How would you describe your design aesthetic currently?
The design should always reflect the content at hand, so it’s not easy to say. There’s also the variable of my mood at the time. Things sway between wild and eye catching, to subtle and understated. Generally I try to challenge the medium I’m working in, make it do something it shouldn’t, or hasn’t done before (when appropriate). I enjoy surprises and hidden elements that reveal themselves as you interact with the project, making it an experience while still being practical and informative.
Within all this, working toward simplicity is the aim, which I believe can be achieved in the most frantic/absurd projects by juggling the imagery, text and production techniques for long enough (and trying to resist filling gaps with ‘decorative polyfilla’ along the way).
Do you think that over the years your design style and approach has changed much? If so in what ways and what has influenced it?

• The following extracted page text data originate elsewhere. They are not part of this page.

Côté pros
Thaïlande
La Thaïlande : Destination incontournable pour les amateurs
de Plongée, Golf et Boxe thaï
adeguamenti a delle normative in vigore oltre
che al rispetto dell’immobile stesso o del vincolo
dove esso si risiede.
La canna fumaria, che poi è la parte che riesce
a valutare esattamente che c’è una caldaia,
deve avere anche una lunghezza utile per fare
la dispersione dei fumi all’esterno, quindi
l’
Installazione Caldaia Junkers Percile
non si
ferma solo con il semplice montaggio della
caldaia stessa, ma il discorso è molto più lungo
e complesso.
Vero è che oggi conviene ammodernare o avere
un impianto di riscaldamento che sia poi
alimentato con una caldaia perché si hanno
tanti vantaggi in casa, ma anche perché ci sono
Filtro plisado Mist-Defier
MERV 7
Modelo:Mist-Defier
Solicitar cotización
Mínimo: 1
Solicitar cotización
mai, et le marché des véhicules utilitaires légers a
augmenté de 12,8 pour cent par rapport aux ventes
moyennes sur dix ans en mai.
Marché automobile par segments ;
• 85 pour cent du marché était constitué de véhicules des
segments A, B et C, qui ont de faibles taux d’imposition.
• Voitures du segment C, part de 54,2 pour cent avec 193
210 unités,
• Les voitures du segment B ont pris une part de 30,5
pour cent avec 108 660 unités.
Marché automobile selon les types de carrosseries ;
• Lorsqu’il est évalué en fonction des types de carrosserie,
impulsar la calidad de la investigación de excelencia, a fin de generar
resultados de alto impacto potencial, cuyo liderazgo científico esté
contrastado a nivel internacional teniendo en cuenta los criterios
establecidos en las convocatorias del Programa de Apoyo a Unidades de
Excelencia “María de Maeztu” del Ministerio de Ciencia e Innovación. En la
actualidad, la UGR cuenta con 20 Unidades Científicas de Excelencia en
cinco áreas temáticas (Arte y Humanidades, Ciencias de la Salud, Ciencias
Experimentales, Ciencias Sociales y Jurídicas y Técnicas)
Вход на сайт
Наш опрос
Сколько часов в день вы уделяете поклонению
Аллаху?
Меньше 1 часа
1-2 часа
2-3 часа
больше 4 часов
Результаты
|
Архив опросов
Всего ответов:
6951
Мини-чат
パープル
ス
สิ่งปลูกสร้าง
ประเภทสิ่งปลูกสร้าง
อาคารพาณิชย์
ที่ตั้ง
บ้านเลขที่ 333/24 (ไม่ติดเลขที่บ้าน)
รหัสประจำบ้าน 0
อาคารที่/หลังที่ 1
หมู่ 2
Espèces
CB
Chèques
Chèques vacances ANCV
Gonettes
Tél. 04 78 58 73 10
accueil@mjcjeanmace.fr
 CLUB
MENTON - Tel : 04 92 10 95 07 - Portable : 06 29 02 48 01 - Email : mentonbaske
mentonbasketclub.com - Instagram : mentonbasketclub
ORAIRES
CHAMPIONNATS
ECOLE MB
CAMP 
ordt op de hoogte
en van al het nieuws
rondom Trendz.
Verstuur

I think I am definitely refining it, and learning more about what makes certain things more successful than others – hidden things that are so obvious but you don’t realise, and then wonder why you aren’t fully satisfied with a final design in the way you intended to be. I’d also like to think I have slightly less to prove as opposed to, say, 4 years ago; so decisions are made with a clearer head, though I still definitely have a very long way to go in this department, to become fully confident with my work.

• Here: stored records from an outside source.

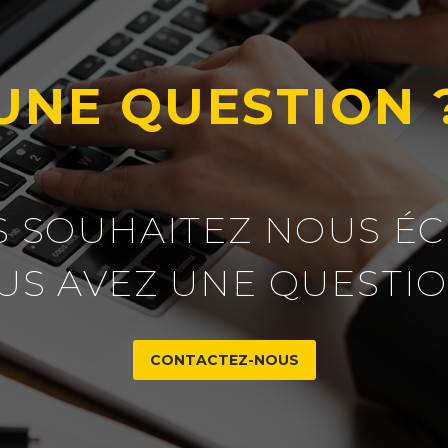
UNE QUESTION 
 SOUHAITEZ NOUS ÉC
US AVEZ UNE QUESTIO
CONTACTEZ-NOUS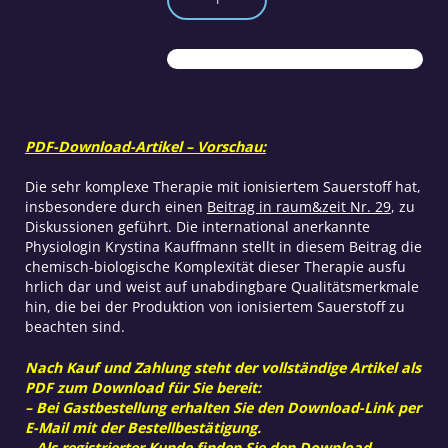
Sauerstoff
–
kritischer
Beitrag
zu
einer
Naturheilmethode
PDF-Download-Artikel – Vorschau:
Menge
Die sehr komplexe Therapie mit ionisiertem Sauerstoff hat,
insbesondere durch einen
Beitrag in raum&zeit Nr. 29
, zu
Diskussionen geführt. Die international anerkannte
Physiologin Krystina Kauffmann stellt in diesem Beitrag die
chemisch-biologische Komplexität dieser Therapie ausfu
hrlich dar und weist auf unabdingbare Qualitätsmerkmale
hin, die bei der Produktion von ionisiertem Sauerstoff zu
beachten sind.
Nach Kauf und Zahlung steht der vollständige Artikel als
PDF zum Download für Sie bereit:
– Bei Gastbestellung erhalten Sie den Download-Link per
E-Mail mit der Bestellbestätigung.
– Als registrierter Kunde finden Sie den Download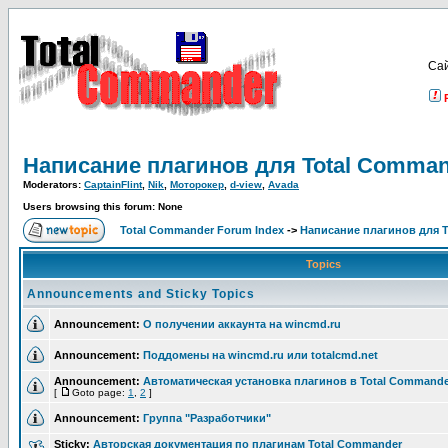
Са
Написание плагинов для Total Comma
Moderators:
CaptainFlint
,
Nik
,
Моторокер
,
d-view
,
Avada
Users browsing this forum: None
Total Commander Forum Index
->
Написание плагинов для 
Topics
Announcements and Sticky Topics
Announcement:
О получении аккаунта на wincmd.ru
Announcement:
Поддомены на wincmd.ru или totalcmd.net
Announcement:
Автоматическая установка плагинов в Total Commande
[
Goto page:
1
,
2
]
Announcement:
Группа "Разработчики"
Sticky:
Авторская документация по плагинам Total Commander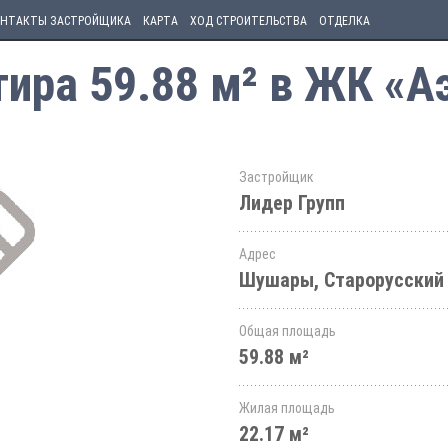
НТАКТЫ ЗАСТРОЙЩИКА
КАРТА
ХОД СТРОИТЕЛЬСТВА
ОТДЕЛКА
ира 59.88 м² в ЖК «А
Застройщик
Лидер Групп
Адрес
Шушары, Старорусский 
Общая площадь
59.88 м²
Жилая площадь
22.17 м²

I am influenced every day, not necessarily by other graphic design, but rather by cities, interactions, buildings, art, furniture, the space I work from and live in, chats with my partner Bella etc. These things are what I admire and aspire to, they make up the world for me, so the trick is to try to distil this into design. It all sounds very poetic, and though it can happen, I’m well aware this is easier said than done.

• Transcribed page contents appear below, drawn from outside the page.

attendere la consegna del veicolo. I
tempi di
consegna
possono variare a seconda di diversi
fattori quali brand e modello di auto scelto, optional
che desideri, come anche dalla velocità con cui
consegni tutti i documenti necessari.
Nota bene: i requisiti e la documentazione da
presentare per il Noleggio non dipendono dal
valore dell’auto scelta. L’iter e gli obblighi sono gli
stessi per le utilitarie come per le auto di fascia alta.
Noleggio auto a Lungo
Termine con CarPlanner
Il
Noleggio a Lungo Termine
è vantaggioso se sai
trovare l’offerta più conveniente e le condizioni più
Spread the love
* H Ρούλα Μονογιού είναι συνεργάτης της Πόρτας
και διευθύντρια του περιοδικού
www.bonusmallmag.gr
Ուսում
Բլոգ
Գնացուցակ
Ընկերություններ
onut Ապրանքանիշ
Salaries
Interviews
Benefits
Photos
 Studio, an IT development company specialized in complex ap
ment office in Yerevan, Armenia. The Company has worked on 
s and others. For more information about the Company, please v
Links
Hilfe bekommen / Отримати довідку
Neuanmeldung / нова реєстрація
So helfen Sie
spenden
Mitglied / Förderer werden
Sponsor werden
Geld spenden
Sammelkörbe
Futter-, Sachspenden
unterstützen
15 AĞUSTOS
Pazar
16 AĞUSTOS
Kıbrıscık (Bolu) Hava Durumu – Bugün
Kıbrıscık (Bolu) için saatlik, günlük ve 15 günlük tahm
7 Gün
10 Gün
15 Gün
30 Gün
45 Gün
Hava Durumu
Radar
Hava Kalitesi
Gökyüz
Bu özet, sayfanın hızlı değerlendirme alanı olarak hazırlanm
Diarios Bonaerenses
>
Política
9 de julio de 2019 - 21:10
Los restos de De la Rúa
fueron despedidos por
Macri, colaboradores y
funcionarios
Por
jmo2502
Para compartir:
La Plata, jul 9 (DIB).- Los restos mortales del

Also – John Baldessari, always.
Which local artist’s work do you most admire and/or collect?
Collecting art is something I really enjoy, I/we (Bella and myself) try to collect as much as possible. Some of the local artists already in our home are Cameron Platter, Jared Ginsburg, Georgina Gratrix, Rodan Kane Hart, John Muafangejo, Nico Krijno, Stefan Krynauw, Jaco Van Schalkwyk, Walter Battiss, Dan Halter, Davis Ndungu and Kerry Chaloner. I hope to one day add Michael McGarry, Zander Blom and Athi-Patra Ruga to the family.
Then there’s also the collection of ‘craft’ art collected from around the continent/rest of the world, which means just as much to us.
In your opinion, good design is…
Your brand new website has been some years in the making. It’s stunning. Can you tell us a little about the overarching effect you wanted to achieve?
Thank you 🙂 But ‘years in the making’ is probably the wrong wording; it’s more like ‘years in limbo’. I recently realised it was getting a bit pathetic, and had to do something about it, but I didn’t want to overthink it. So I just tried to find a neutral, effective way to get across the work I’ve done in the most simple, informative way possible.
What new and exciting projects are next for you?
There are always a couple of nice book/design projects coming up, but the most exciting project is definitely the publishing and editions company Rodan Kane Hart and I are busy setting up. The name’s BAD PAPER, and with it we aim to work closely with artists to publish limited and larger-run artist books, as well as artwork editions, be it sculpture, painting, print or whatever. There’s also a keen interest in music and how we can integrate that into the mix.
We want to create a space for the artists to take risks, try something they perhaps wouldn’t usually feel they could, in both books and artworks. Blurring the line between those two elements is important too, in the current context of online publications and digital media being a more responsible and efficient way to distribute information, there’s even more reason for the book to be a physical artwork in itself, and to be cherished as such in our lives.